For a nature number $$n=p_{1}^{q_{1}}\times p_{2}^{q_{2}}\times \cdots \times p_{m}^{q_{m}}$$ where $p_{i} (1 \le i \le m) $ are unique prime numbers.
The total number of positive factors of $n$ is $$f=(q_{1}+1)\times(q_{2}+1)\times\cdots\times(q_{m}+1)$$ The sum of all positive factors of $n$ is $$\sum_{d|n}d=\dfrac{p_{1}^{q_1 +1}-1}{ p_1 -1}\times \dfrac{p_{2}^{q_{2}+1}-1}{ p_{2}-1}\times \cdots \times\dfrac{p_{m}^{q_{m}+1}-1}{p_{m} -1}$$ The product of all positive factors of $n$ is $$\prod_{d|n}d=n^{\frac{f}{2}}$$ i.e. the $\dfrac{f}{2}th$ power of $n$, where $f$ is the total number of positive factors of $n$.

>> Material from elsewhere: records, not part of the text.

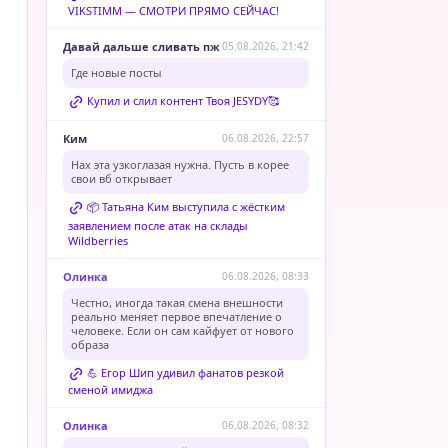
VIKSTIMM — СМОТРИ ПРЯМО СЕЙЧАС!
Давай дальше сливать пж
05.08.2026, 21:42
Где новые посты
Купил и слил контент Твоя JESYDY🥰
Ким
06.08.2026, 22:57
Нах эта узкоглазая нужна. Пусть в корее
свои вб открывает
📦 Татьяна Ким выступила с жёстким
заявлением после атак на склады
Wildberries
Олинка
06.08.2026, 08:33
Честно, иногда такая смена внешности
реально меняет первое впечатление о
человеке. Если он сам кайфует от нового
образа
💪 Егор Шип удивил фанатов резкой
сменой имиджа
Олинка
06.08.2026, 08:32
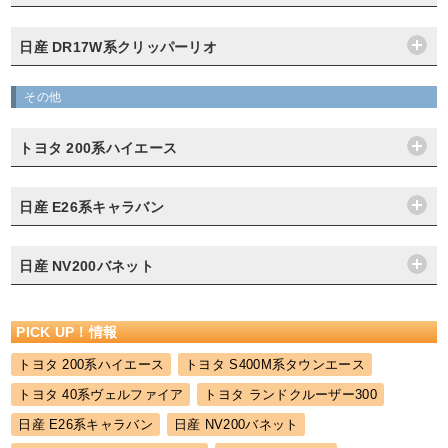
日産 DR17W系クリッパーリオ
その他
トヨタ 200系ハイエース
日産 E26系キャラバン
日産 NV200バネット
PICK UP！情報
トヨタ 200系ハイエース
トヨタ S400M系タウンエース
トヨタ 40系ヴェルファイア
トヨタ ランドクルーザー300
日産 E26系キャラバン
日産 NV200バネット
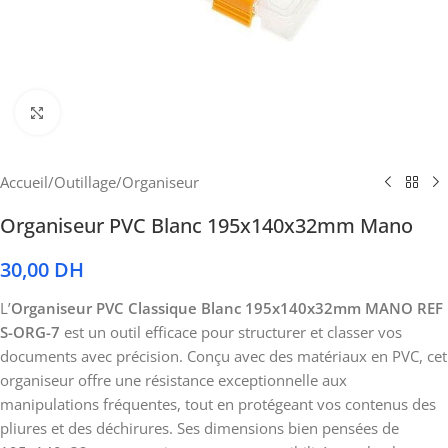
Cliquez pour agrandir
Accueil
/
Outillage
/
Organiseur
Organiseur PVC Blanc 195x140x32mm Mano
30,00
DH
L’
Organiseur PVC Classique Blanc 195x140x32mm MANO REF
S-ORG-7
est un outil efficace pour structurer et classer vos
documents avec précision. Conçu avec des matériaux en PVC, cet
organiseur offre une résistance exceptionnelle aux
manipulations fréquentes, tout en protégeant vos contenus des
pliures et des déchirures. Ses dimensions bien pensées de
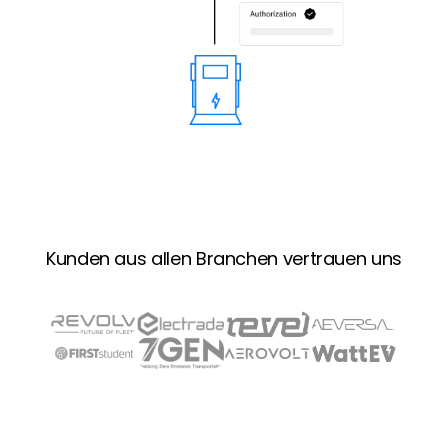
Kunden aus allen Branchen vertrauen uns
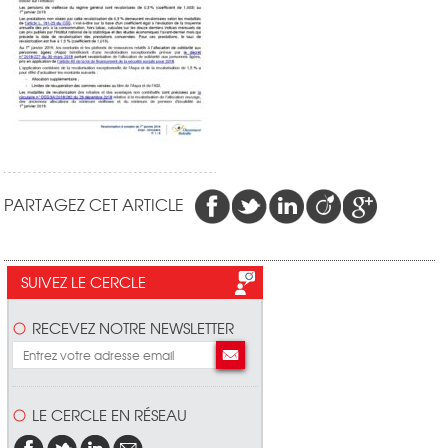
PARTAGEZ CET ARTICLE
SUIVEZ LE CERCLE
RECEVEZ NOTRE NEWSLETTER
LE CERCLE EN RÉSEAU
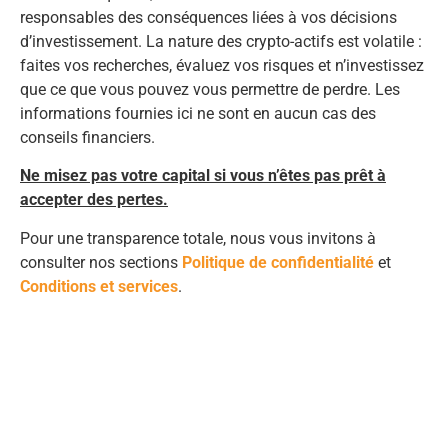
responsables des conséquences liées à vos décisions
d’investissement. La nature des crypto-actifs est volatile :
faites vos recherches, évaluez vos risques et n’investissez
que ce que vous pouvez vous permettre de perdre. Les
informations fournies ici ne sont en aucun cas des
conseils financiers.
Ne misez pas votre capital si vous n’êtes pas prêt à
accepter des pertes.
Pour une transparence totale, nous vous invitons à
consulter nos sections
Politique de confidentialité
et
Conditions et services
.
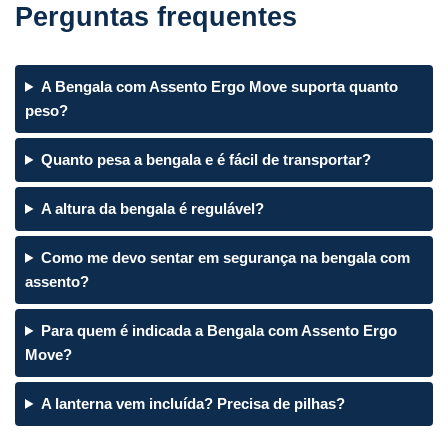
Perguntas frequentes
A Bengala com Assento Ergo Move suporta quanto
peso?
Quanto pesa a bengala e é fácil de transportar?
A altura da bengala é regulável?
Como me devo sentar em segurança na bengala com
assento?
Para quem é indicada a Bengala com Assento Ergo
Move?
A lanterna vem incluída? Precisa de pilhas?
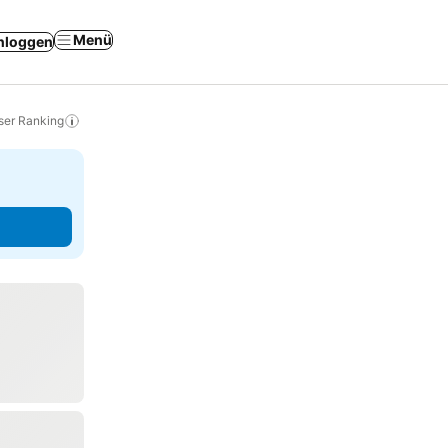
Menü
nloggen
ser Ranking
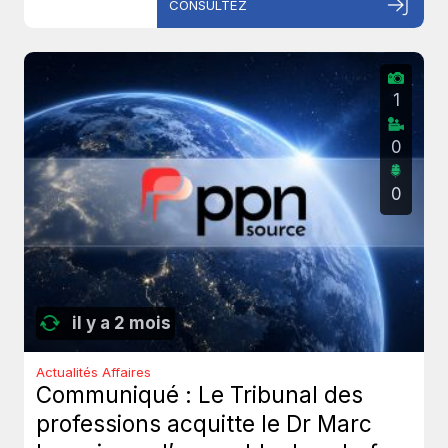
CONSULTEZ
1
0
0
il y a 2 mois
Actualités Affaires
Communiqué : Le Tribunal des
professions acquitte le Dr Marc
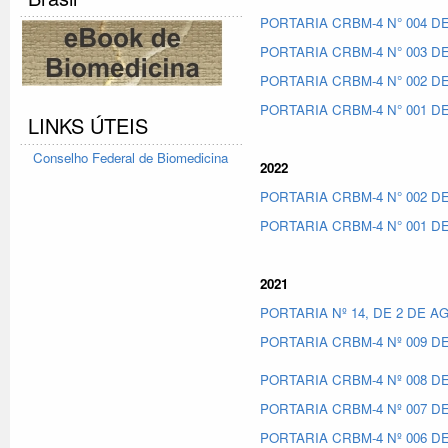
PORTARIA CRBM-4 N° 004 DE
PORTARIA CRBM-4 N° 003 DE
PORTARIA CRBM-4 N° 002 DE
PORTARIA CRBM-4 N° 001 DE
LINKS ÚTEIS
Conselho Federal
de Biomedicina
2022
PORTARIA CRBM-4 N° 002 DE
PORTARIA CRBM-4 N° 001 DE
2021
PORTARIA Nº 14, DE 2 DE A
PORTARIA CRBM-4 Nº 009 DE
PORTARIA CRBM-4 Nº 008 DE
PORTARIA CRBM-4 Nº 007 DE
PORTARIA CRBM-4 Nº 006 DE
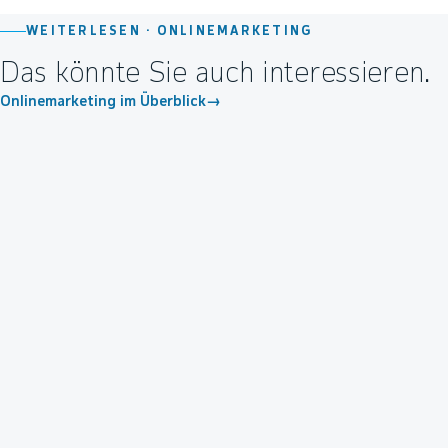
WEITERLESEN ·
ONLINEMARKETING
Das könnte Sie auch interessieren.
Onlinemarketing im Überblick
→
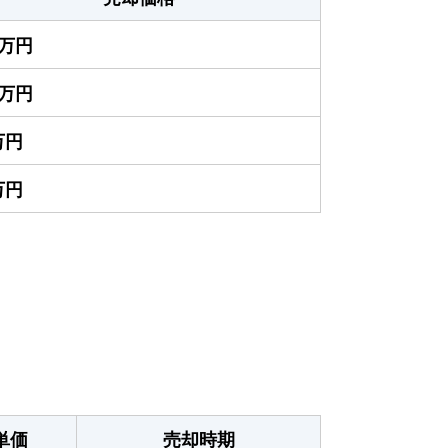
0万円
0万円
万円
万円
単価
売却時期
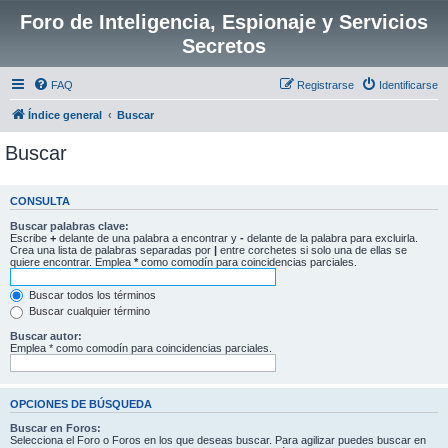
Foro de Inteligencia, Espionaje y Servicios
Secretos
FAQ
Registrarse
Identificarse
Índice general
Buscar
Buscar
CONSULTA
Buscar palabras clave:
Escribe
+
delante de una palabra a encontrar y
-
delante de la palabra para excluirla.
Crea una lista de palabras separadas por
|
entre corchetes si solo una de ellas se
quiere encontrar. Emplea
*
como comodín para coincidencias parciales.
Buscar todos los términos
Buscar cualquier término
Buscar autor:
Emplea * como comodín para coincidencias parciales.
OPCIONES DE BÚSQUEDA
Buscar en Foros:
Selecciona el Foro o Foros en los que deseas buscar. Para agilizar puedes buscar en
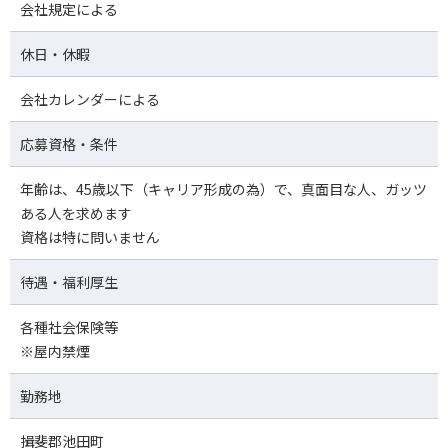
会社規定による
休日・休暇
会社カレンダーによる
応募資格・条件
年齢は、45歳以下（キャリア形成の為）で、真面目な人、ガッツ
ある人を求めます
資格は特に問いません
待遇・福利厚生
各種社会保険等
※屋内禁煙
勤務地
揖斐郡池田町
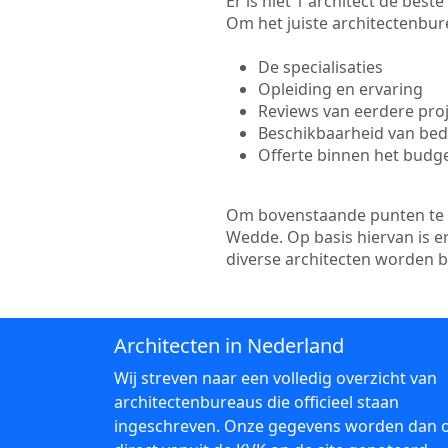
Er is niet 1 architect de bes
Om het juiste architectenbure
De specialisaties
Opleiding en ervaring
Reviews van eerdere pro
Beschikbaarheid van bedr
Offerte binnen het budg
Om bovenstaande punten te to
Wedde. Op basis hiervan is e
diverse architecten worden 
Architecten in Nederland
Wij streven naar een volledig overzicht van
architectenbureaus die officieel staan
ingeschreven. Onze gegevens worden dan 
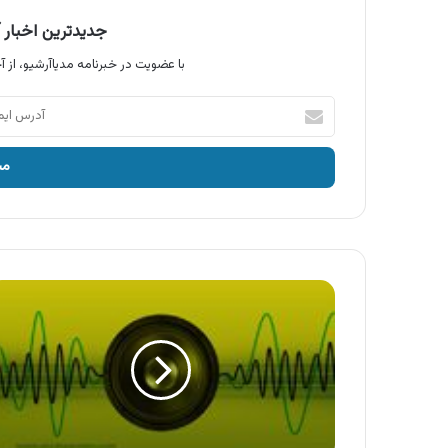
جدیدترین اخبار آ
با عضویت در خبرنامه مدیاآرشیو، از آخ
آدرس
ایمیل
خود
را
وارد
کنید
آگهی
دیجی
کالا
،
روزهای
پنجاه
میلیونی
دیجی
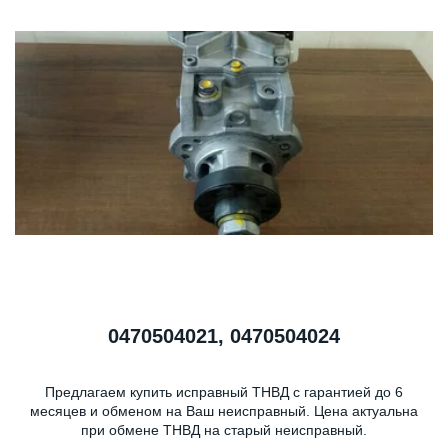
0470504021, 0470504024
Предлагаем купить исправный ТНВД с гарантией до 6
месяцев и обменом на Ваш неисправный. Цена актуальна
при обмене ТНВД на старый неисправный.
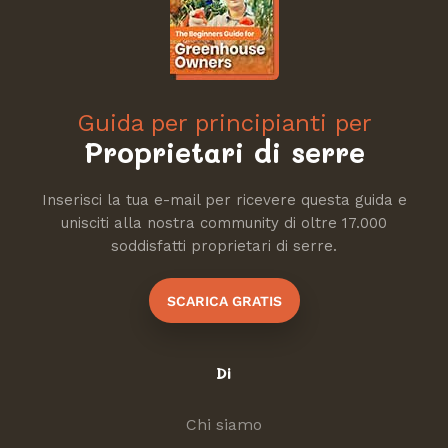
Guida per principianti per
Proprietari di serre
Inserisci la tua e-mail per ricevere questa guida e
unisciti alla nostra community di oltre 17.000
soddisfatti proprietari di serre.
SCARICA GRATIS
Di
Chi siamo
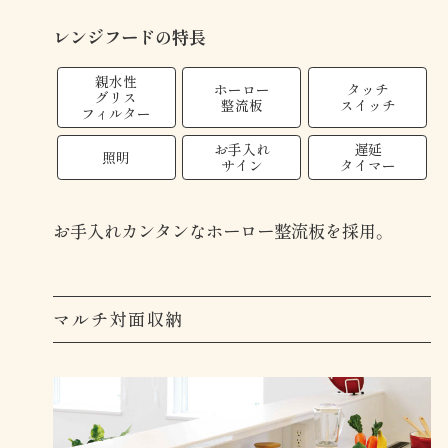
レンジフードの特長
親水性
ホーロー
タッチ
グリス
整流板
スイッチ
フィルター
お手入れ
遅延
照明
サイン
タイマー
お手入れカンタンなホーロー整流板を採用。
マルチ対面収納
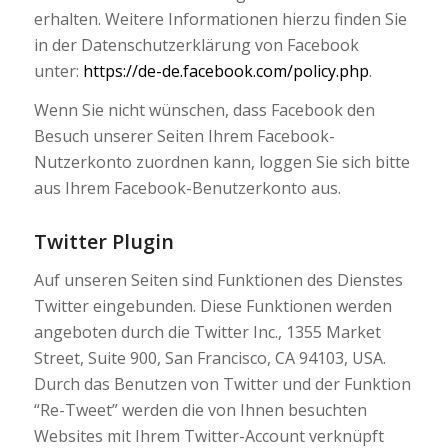
erhalten. Weitere Informationen hierzu finden Sie
in der Datenschutzerklärung von Facebook
unter:
https://de-de.facebook.com/policy.php
.
Wenn Sie nicht wünschen, dass Facebook den
Besuch unserer Seiten Ihrem Facebook-
Nutzerkonto zuordnen kann, loggen Sie sich bitte
aus Ihrem Facebook-Benutzerkonto aus.
Twitter Plugin
Auf unseren Seiten sind Funktionen des Dienstes
Twitter eingebunden. Diese Funktionen werden
angeboten durch die Twitter Inc., 1355 Market
Street, Suite 900, San Francisco, CA 94103, USA.
Durch das Benutzen von Twitter und der Funktion
“Re-Tweet” werden die von Ihnen besuchten
Websites mit Ihrem Twitter-Account verknüpft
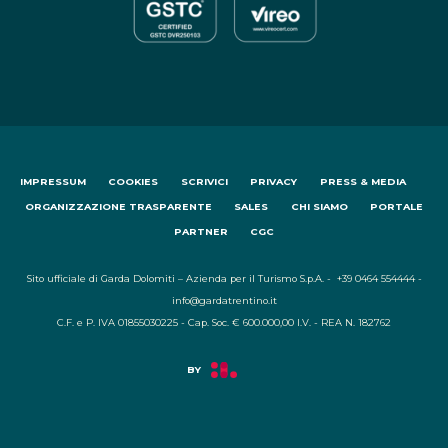
IMPRESSUM
COOKIES
SCRIVICI
PRIVACY
PRESS & MEDIA
ORGANIZZAZIONE TRASPARENTE
SALES
CHI SIAMO
PORTALE
PARTNER
CGC
Sito ufficiale di Garda Dolomiti – Azienda per il Turismo S.p.A. - +39 0464 554444 -
info@gardatrentino.it
C.F. e P. IVA 01855030225 - Cap. Soc. € 600.000,00 I.V. - REA N. 182762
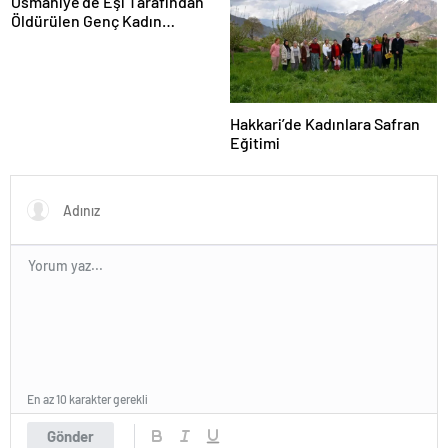
Osmaniye’de Eşi Tarafından
Öldürülen Genç Kadın
Toprağa Verildi
Hakkari’de Kadınlara Safran
Eğitimi
En az 10 karakter gerekli
Gönder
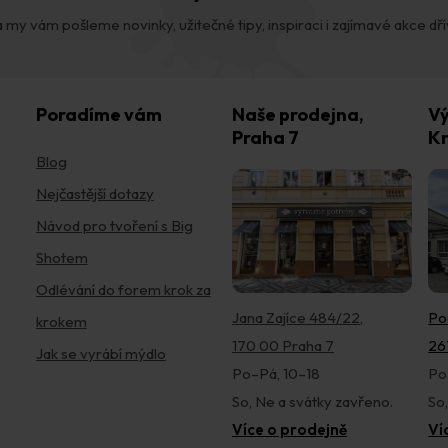
v
 my vám pošleme novinky, užitečné tipy, inspiraci i zajímavé akce dřív,
k
y
v
ý
p
Poradíme vám
Naše prodejna,
Vý
i
Praha 7
Kr
s
Blog
u
Nejčastější dotazy
Návod pro tvoření s Big
Shotem
Odlévání do forem krok za
Jana Zajíce 484/22,
Po
krokem
170 00 Praha 7
26
Jak se vyrábí mýdlo
Po–Pá, 10–18
Po
So, Ne a svátky zavřeno.
So
Více o prodejně
Ví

Question 1: A number is perfect if the sum of all positive factors is twice of the number. What is the sum of the first $4$ perfect numbers found by Euclid?
Question 2: A natural number is multiplicative perfect if the square of the number is the product of all positive factors. What is the sum of the $3$ smallest multiplicative perfect numbers greater than $1$?
Question 3: The sum of all positive factors of a natural number is 403. What is this number?
Question 4: What is the largest natural number less than $1000$ such that the product of all positive factors is the number raised to the $12$th power?